= Mohamed El Naschie =

Egyptian engineer and editor

Mohamed El Naschie (محمد النشائي; born 1943) is an Egyptian engineer and the former editor of the controversial journal Chaos, Solitons & Fractals. The controversy concerned El Naschie's publication, over many years, of over 300 papers of questioned scientific merit authored by himself with little or no apparent peer review. Published reports of his eventual departure from the journal's editorship led to a lengthy libel court case that raised questions about the libel laws in Great Britain. The controversy has also played a role in discussions of the "impact factor" as a quality measure for scientific journals and of the methodology of university rankings.
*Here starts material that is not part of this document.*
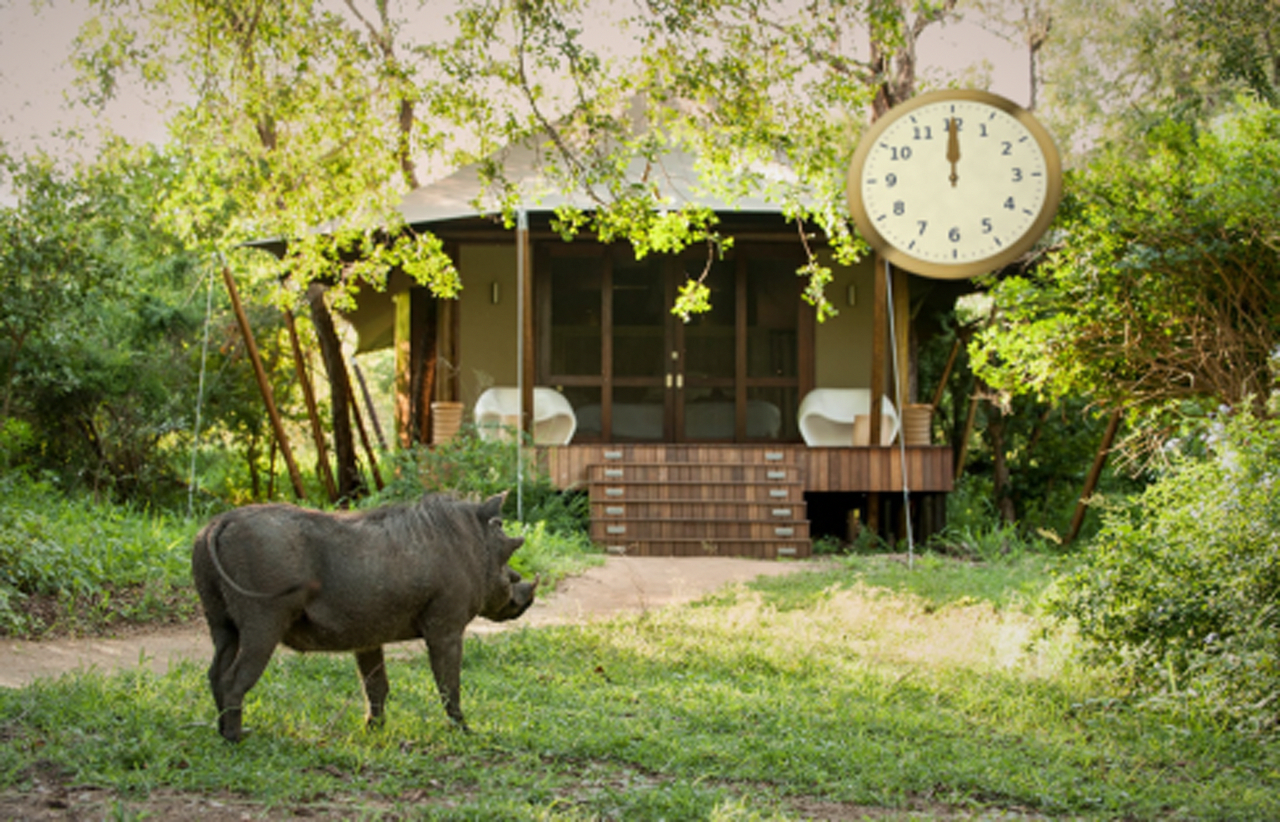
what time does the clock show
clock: 12:00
==Early life and education==
El Naschie grew up in Germany. His initial training was as an engineer; he received an engineering degree from Leibniz University Hannover. He later studied in England and was awarded a doctorate by the University of London in 1974, with a thesis entitled "The roll of formulation in elastic buckling" [sic].

==Publications==
Between 1974 and 1990 El Naschie published eight papers, mainly relating to the mathematics of buckling, in the Journal of Applied Mathematics and Mechanics. Since then he has published over 400 articles, mainly in the field of theoretical physics, the majority in Chaos, Solitons & Fractals, a journal of which he was the editor-in-chief, and where standards of peer review have been questioned.
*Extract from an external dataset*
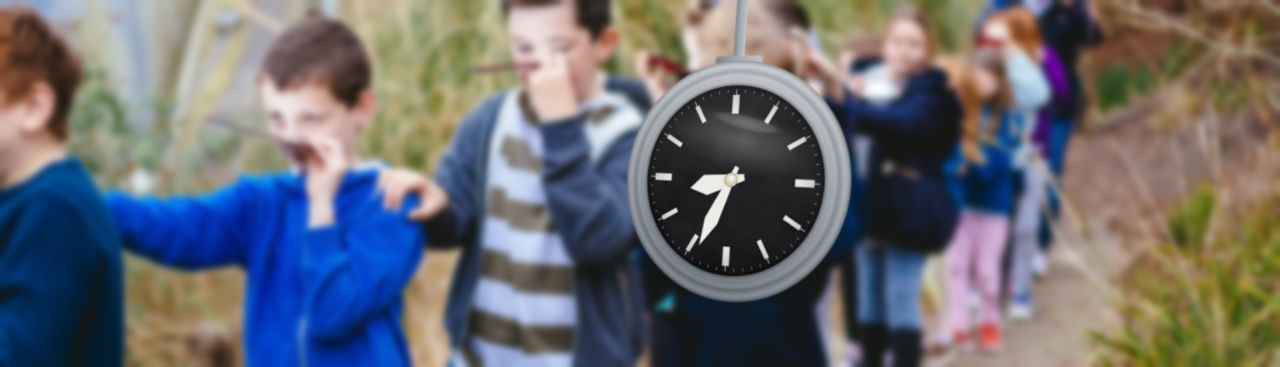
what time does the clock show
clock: 8:34
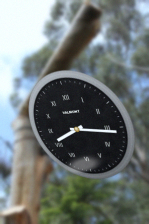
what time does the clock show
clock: 8:16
The majority of El Naschie's later publications concern his own controversial E-infinity theory that the universe has an infinite number of dimensions and is based on a Cantor continuum. Mathematical physicist professor John C. Baez of the University of California, Riverside has called El Naschie's work "undisciplined numerology filled with impressive buzzwords", while cosmologist Neil Turok of the Perimeter Institute, testifying as an expert witness against El Naschie in a British court case, has strongly criticized the quality of El Naschie's papers, based on criteria such as the occurrence of meaningless or obscure statements, wrong statements, and the lack of any substantial contribution of new knowledge to the field concerned.
In 2002, El Naschie was awarded a Fellowship by the Frankfurter Förderverein für Physikalische Grundlagenforschung, a private organisation devoted to supporting research, in appreciation of his "original ideas in developing a theory of fractal space-time allowing the determination of the basic constants of nature".
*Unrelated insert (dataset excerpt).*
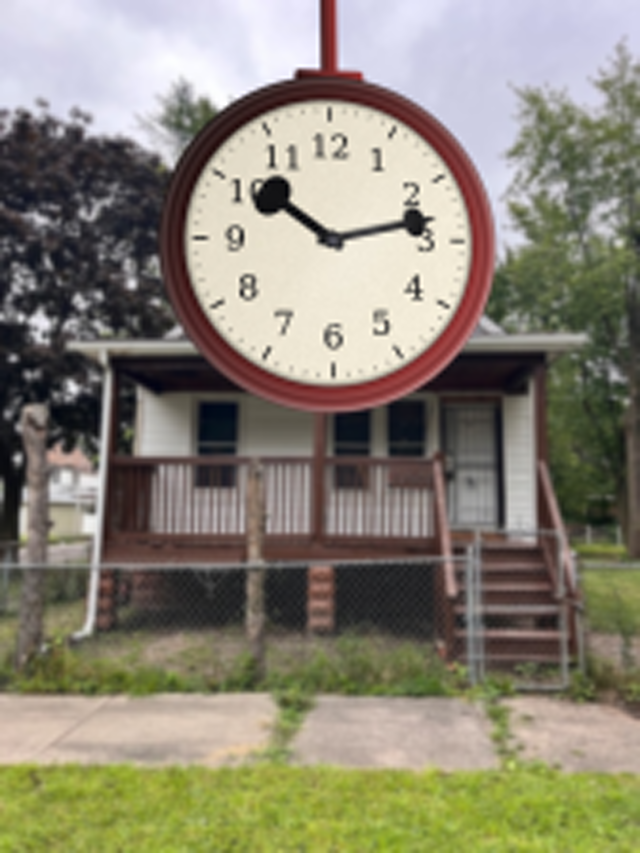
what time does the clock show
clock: 10:13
==Chaos, Solitons & Fractals==

At the end of the 1980s, chaos theory and fractal mathematics were in fashion, and El Naschie wished to apply these concepts to engineering. In 1991 El Naschie founded the scientific journal Chaos, Solitons & Fractals, initially with the British publisher Pergamon Press. When Pergamon was sold, the journal passed to the Elsevier stable. He served as its editor-in- hief until his retirement in 2009. El Naschie published over 300 of his own papers in the journal, and this extremely high rate of self-publication by the editor-in-chief led to charges that normal standards of peer review were not upheld at the journal. Peter Woit of Columbia University was quoted as saying "it's plain obvious that there was either zero, or at best very poor, peer review, of his own papers". El Naschie has said "Senior people are above this childish, vain practice of peer review." Otto Rössler, an honorary editor of the journal and a biochemist best known for his involvement in a failed lawsuit to halt the Large Hadron Collider due to fears that it would generate mini black holes, stated in British court testimony that "if you have something new to offer, peer review is dangerous" and "delays progress in science". The journal also had a high level of self-citation, which increased its impact factor.

==Nature libel case==
In 2008, the journal Nature published a news article by Quirin Schiermeier alleging that some of El Naschie's papers did not appear to be properly peer-reviewed and that he claimed institutional affiliations that could not be confirmed. El Naschie disputed these allegations and sued Nature for libel. In July 2012 the case was dismissed, with the judge ruling that the article was "substantially true", contained "honest comment" and was "the product of responsible journalism". The judgement noted that El Naschie, who represented himself in court, had failed to provide any documentary evidence that his papers had been peer-reviewed.
Judge Victoria Sharp also found "reasonable and serious grounds" for suspecting that El Naschie used a range of false names to defend his editorial practice in communications with Nature and described this behavior as "curious" and "bizarre".

==University ranking controversy==

El Naschie's practice of publishing a great number of articles in a journal of which he himself was the editor also came to public attention when it was identified as a crucial contributing factor for propelling Alexandria University into the top group of the Times Higher Education magazine's university rankings. This evidence of such rankings being easily skewed has led to criticism of the methodology of university rankings in general.